Agroforestry is a land management system where trees are planted alongside agricultural crops. For small-scale farmers, this looks like planting cash-crops, trees, and food together in a biodiverse ecosystem. This allows farmers to restore water and nutrients to the soil, pull carbon out of the atmosphere, grow nutrient dense foods for their families, and increase economic benefits for land users.
The three agroforestry projects supported by Grow Ahead this week include: 1) farmer-led agroforestry in Mexico’s coffee lands, 2) regenerative organic agroforestry in Ivory Coast, and 3) seed saving and reforestation in Mexico.
During the Week of Action, Grow Ahead will host four live webinars, each at 9am Pacific: Monday, October 7: Grow Ahead and Agroforestry 101, Tuesday, October 8: Meet the Farmers, Wednesday, October 9: Growing Ahead with Our Business Partners, and Thursday, October 10: Defending our Forests with Amazon Watch.

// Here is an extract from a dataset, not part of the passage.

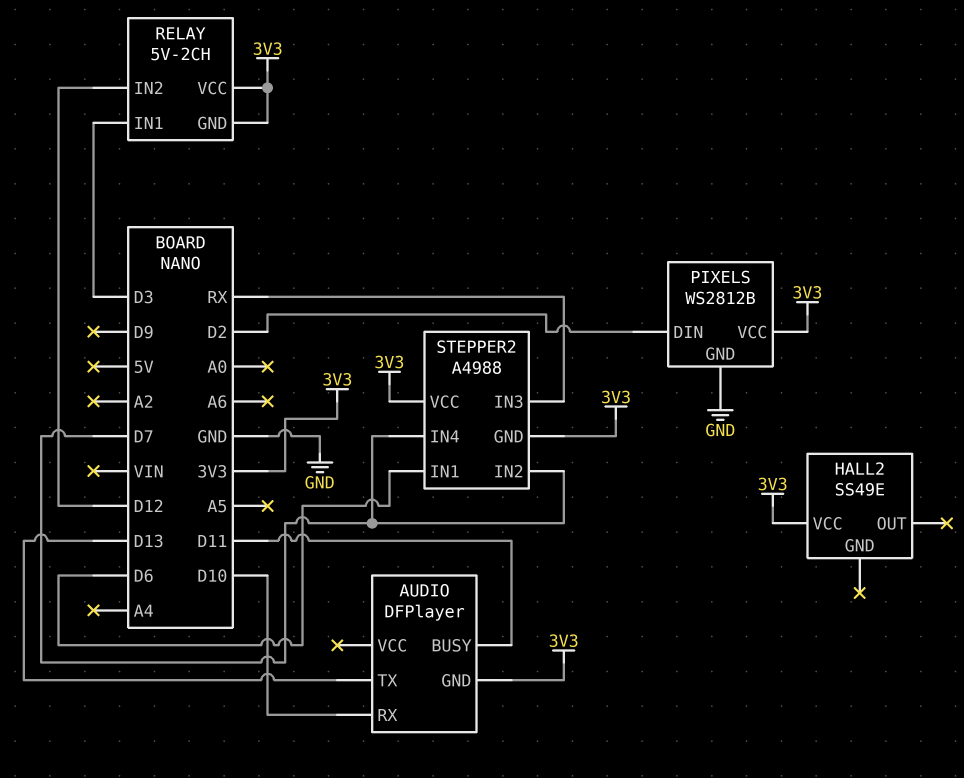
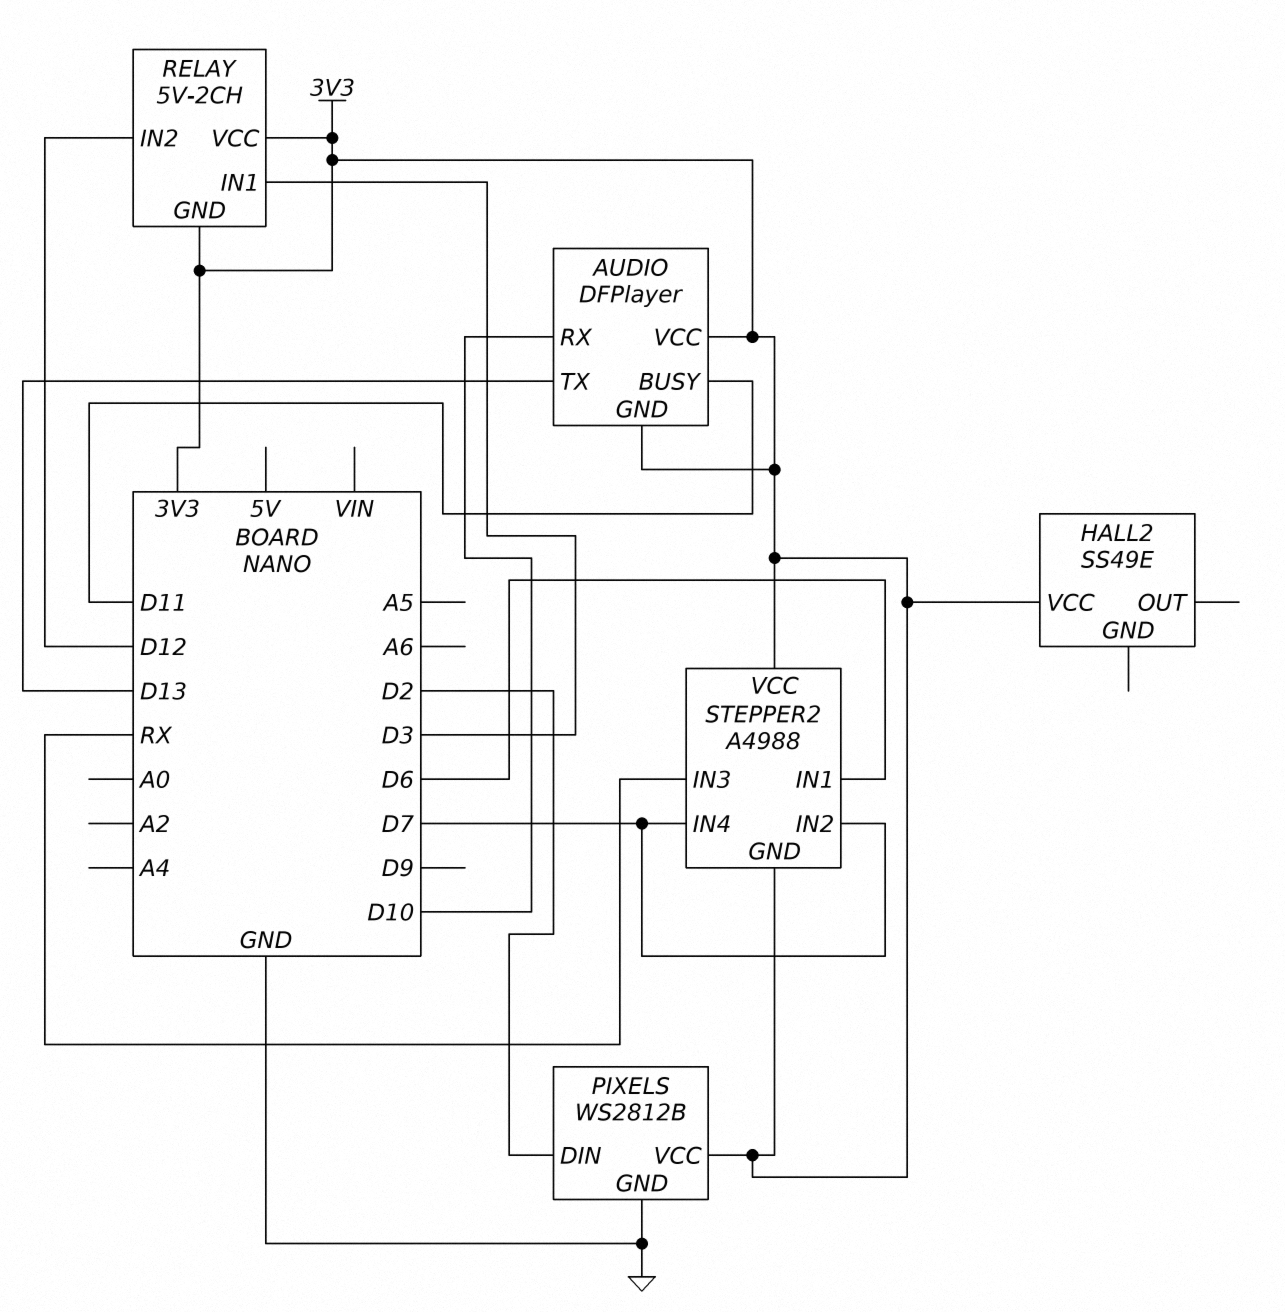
AUDIO pin VCC: none -> 3V3

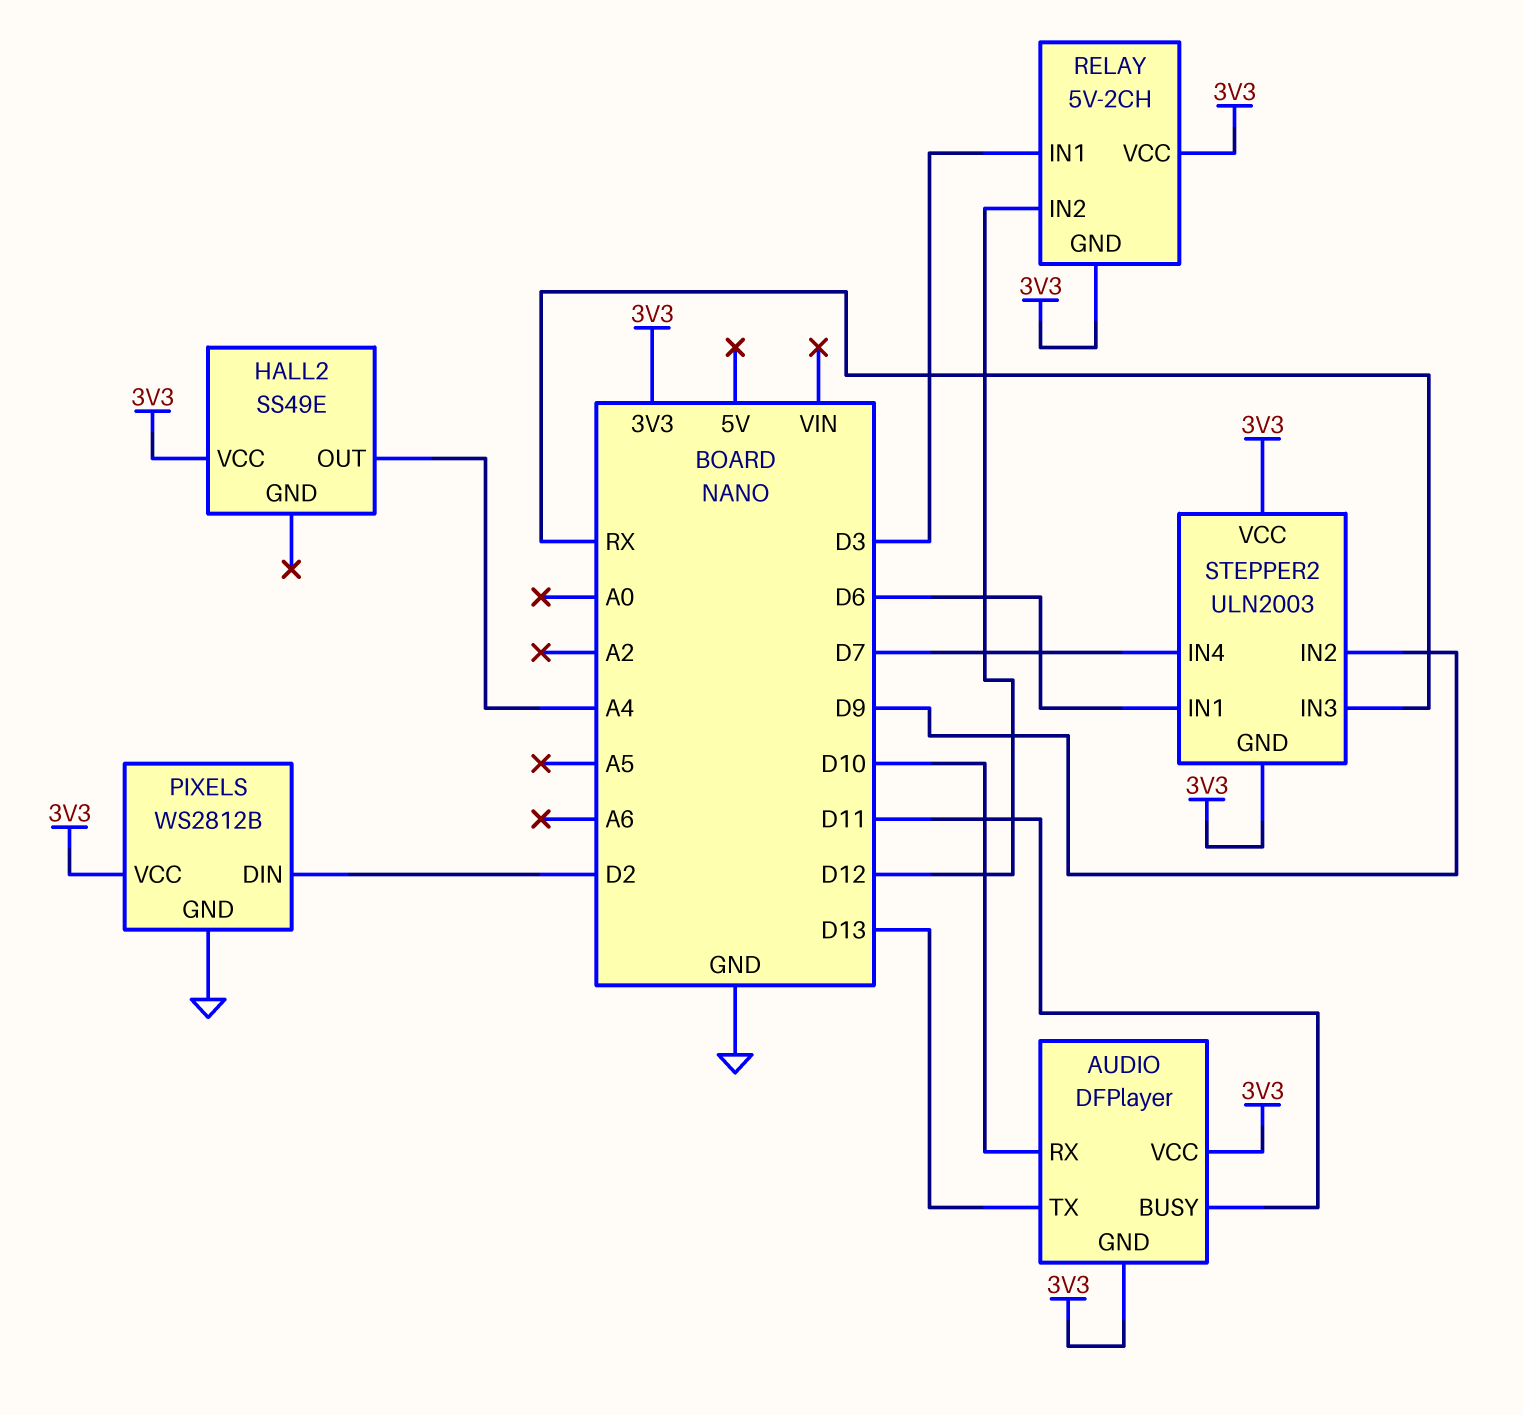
HALL2 pin OUT: none -> A4
STEPPER2: A4988 -> ULN2003
STEPPER2 pin IN2: D7 -> D9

Grow Ahead funds small-scale farmer organization-led projects that address climate change, community preservation, income security, and food sovereignty.
6. Seen In the Wild.
Lady Moon Farms Real Organic Project shishito peppers and Lancaster Farmer’s Co-op organic sweet peppers, at Kimberton Whole Foods in Pennsylvania.
A deli in the South Bronx that wants to keep that “A” food safety rating.
7. Tunes.
N.Y. State of Mind, by one of the GOATs.
peace.
Thanks for the info on Wild Fork. There’s one a mile from me and I had no idea it was JBS.